On 12/12/05, Joris Hooijberg <jorishooijberg@gmail.com> wrote:
2005/12/12, Michael Marsh <michael.a.marsh@gmail.com>:
Really?  Nothing in what Astrid posted seemed to indicate that to me.
The only "kernel-image" that appears is the one that's presumably
going to be removed.

True. but I'm sure that

A. Apt-get's dependency-checking is designed to check upward dependencies
as well (i.e. when I remove Gimp , X.org will not be removed, although Gimp
depends on X.org).

That direction doesn't seem to be relevant here.  It's trying to
remove something lower in order to install something.

B. there's no program at all that even can think of removing a kernel
without replacing it or something like that.

You're assuming the program will do what it *should* do, not what's it
been *told* to do.  Clearly, apt-get thinks it should be removing the
kernel, and there's no indication that it wants to install a new
kernel.

Maybe I'm wrong but I think the program Astrid's installing needs a newer
kernel than the current...

I think the best thing is to save a copy of the kernelimage (can be found
in the /boot directory, if not sure; backup the whole /boot directory)
before installing.

My suggestion would be to run
# apt-get -s install xcdroast

That'll do a dry-run ("s" for "simulate"), which won't even try to
install or remove anything.  It might be that a substantial upgrade is
needed, and by blocking it with "--no-remove" apt-get has gone into a
bizarre mode.

--
Michael A. Marsh
http://www.umiacs.umd.edu/~mmarsh
http://mamarsh.blogspot.com


That would be my guess too. Looks to me like xcdroast needs a newer kernel than you have. I am somewhat surprised that the package would be set up to conflict with the older kernel version, and even more surprised that apt-get would conclude that the right thing to do would be to remove it (does nothing else [apart perhaps from initrd-tools] depend on the kernel image in the packaging system???)

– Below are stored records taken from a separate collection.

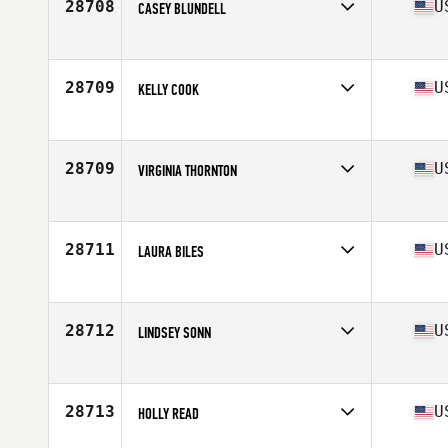
28708
U
CASEY BLUNDELL
Affiliate
CrossFit Bay City
Age
23
Stats
70 in | 168 lb
28709
U
KELLY COOK
Affiliate
Roanoke Valley CrossFit
Age
39
28709
U
VIRGINIA THORNTON
Affiliate
Old Hickory CrossFit
Age
31
Stats
67 in | 135 lb
28711
U
LAURA BILES
Affiliate
CrossFit Waxahachie
Age
46
Stats
67 in | 134 lb
28712
U
LINDSEY SONN
Affiliate
CrossFit Route 1
Age
35
Stats
64 in
28713
U
HOLLY READ
Affiliate
Venture CrossFit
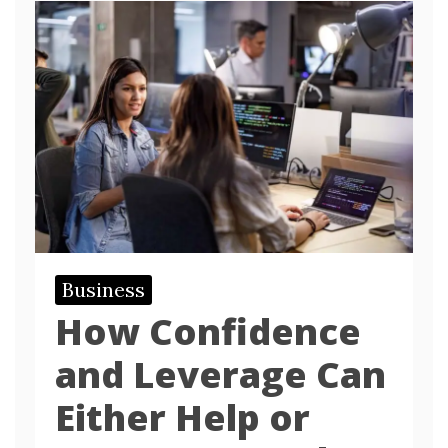
Business
How Confidence
and Leverage Can
Either Help or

Even though the documentation I could find when googling for xcdroast suggested any kernel from 2.0 up should be good, I found someone on a german debian site advising of problems with 2.4.9 which is only a few versions older than your kernel. At least I _think_ that was what it said...

How sure are we that this problem is related to xcdroast? Try installing something else, something harmless like an X-based game or something, to see if it tries to do the same thing. apt-get may just have got into a mess on your machine. I'm surprised any package would put a conflicts-dependency on a kernel image since there's no guarantee users are using a debian-packaged kernel (yes yes, heresy, I know, but there are plenty of heretics out there).

Another option would be to install aptitude and see if that has the same problem. I don't know why, but in practice aptitude often succeeds where apt-get fails.